BMO Capital Markets is now predicting the flood and the construction strike, taken together, would shave GDP growth in the second quarter down to 1.4 per cent, from their previous estimate of 1.8 per cent, and to two per cent in the third quarter, down from 2.1 per cent.
Still, those numbers — which more or less reflect the projections among Canadian banks — are in stark contract to the sentiment seen among advisors surveyed by Sun Life, the vast majority of whom don’t expect growth above one per cent.

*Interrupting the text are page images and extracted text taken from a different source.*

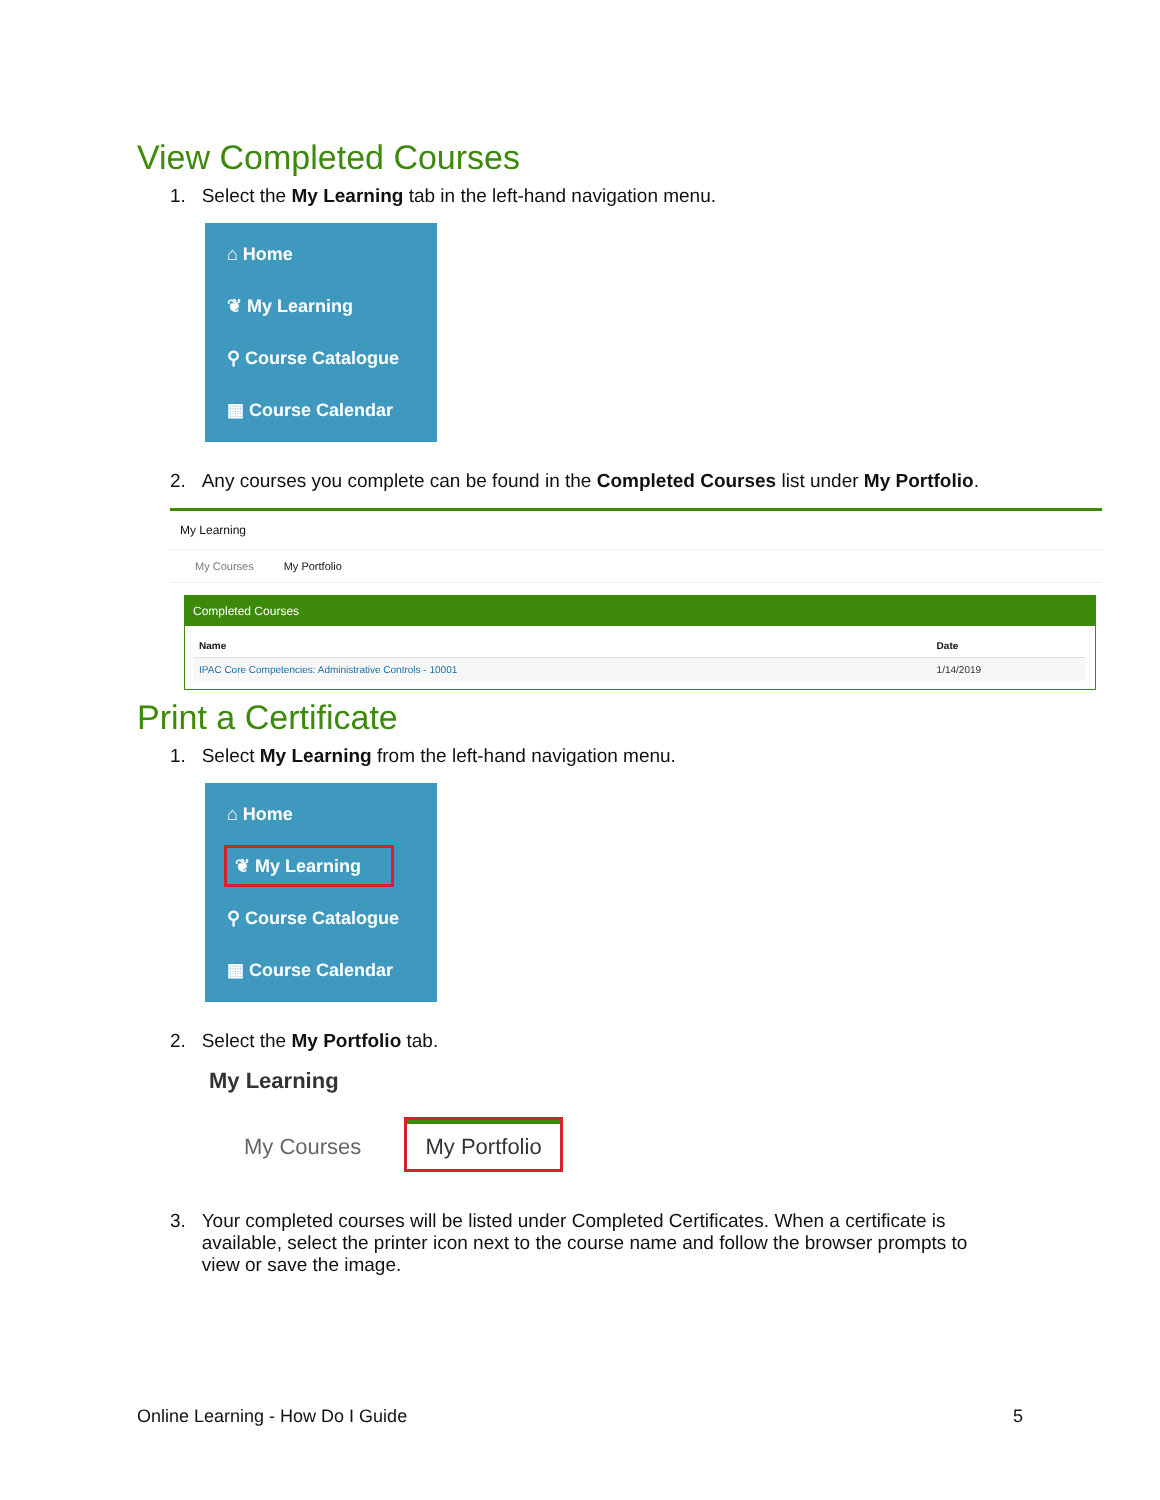View Completed Courses
1. Select the My Learning tab in the left-hand navigation menu.
⌂ Home
❦ My Learning
⚲ Course Catalogue
▦ Course Calendar
2. Any courses you complete can be found in the Completed Courses list under My Portfolio.
My Learning
My Courses My Portfolio
Completed Courses
| Name | Date |
| --- | --- |
| IPAC Core Competencies: Administrative Controls - 10001 | 1/14/2019 |
Print a Certificate
1. Select My Learning from the left-hand navigation menu.
⌂ Home
❦ My Learning
⚲ Course Catalogue
▦ Course Calendar
2. Select the My Portfolio tab.
My Learning
My Courses My Portfolio
3. Your completed courses will be listed under Completed Certificates. When a certificate is
available, select the printer icon next to the course name and follow the browser prompts to
view or save the image.
Online Learning - How Do I Guide 5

But those advisors are more bullish when it comes to stock markets. Despite the fact that Canada’s stock exchanges are major laggards this year, they remain positive about the overall global stock situation, with 54 per cent being “very” or “somewhat” bullish about stock prices through the end of the year.
External threats to Canada’s economy have also been on the rise. China’s manufacturing base is contracting, and pulling commodity prices down with it. That, in turn, has put downward pressure on the loonie (which hit a two-year low on Tuesday), and on Canada’s commodity-heavy stock markets, which have been lagging all other major G7 stock markets.
Scotiabank’s commodity price index is down more than 14 per cent from its peak in 2011. However, recent months have seen a bounce-back; it had been down nearly 20 per cent as of the end of 2012.